BER II, so der Name des Forschungsreaktors, wurde am 9. Dezember 1985 offiziell eingeweiht. Das ist jetzt immerhin über 26 Jahre her. Dr.-Ing. Karl Thilo Scholz, Jahrgang 1968, war von Dezember 2007 bis zu seiner Entlassung am 18. Februar 2011 der Leiter für Konstruktion und Werkstätten der Standorte Wannsee und Adlershof. Seine Abteilung kümmerte sich um die Solarforschung, um den Reaktors und um die Versuchsapparaturen am Reaktor.

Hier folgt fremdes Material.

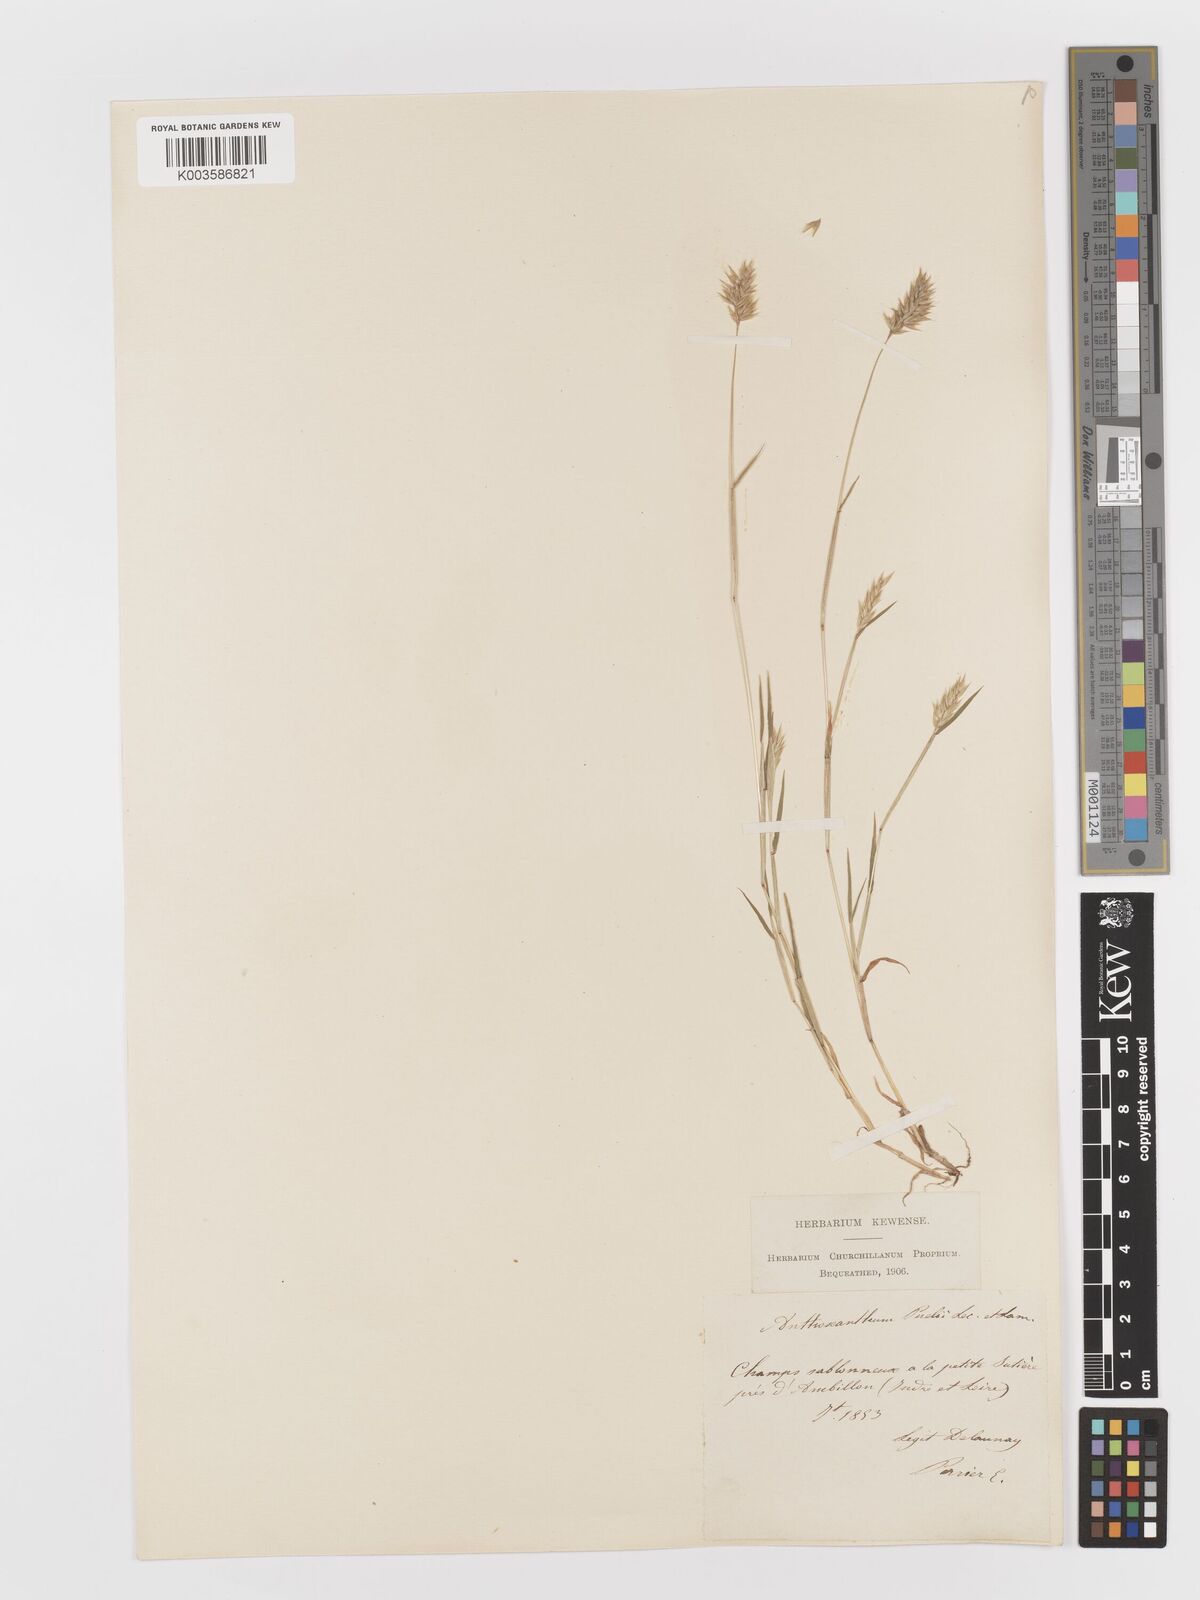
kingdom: Plantae
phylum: Tracheophyta
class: Liliopsida
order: Poales
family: Poaceae
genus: Anthoxanthum
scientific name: Anthoxanthum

„Wir waren nicht für technische Probleme im Tagesbetrieb zuständig, sondern für Umbauten an der Anlage,“ erklärt Scholz seine Arbeit. Darunter fällt auch ein Riss in der Kühlwasserleitung. „Für mich war nicht das alarmierende der Riss selber, sondern, dass es überhaupt zu einem Riss gekommen ist. Das ist ein Indiz für die Versprödung des Materials,“ erklärt Dr. Scholz und rechnet aus, dass der Reaktor eine Laufzeit von über 20 Jahren hinter sich hat.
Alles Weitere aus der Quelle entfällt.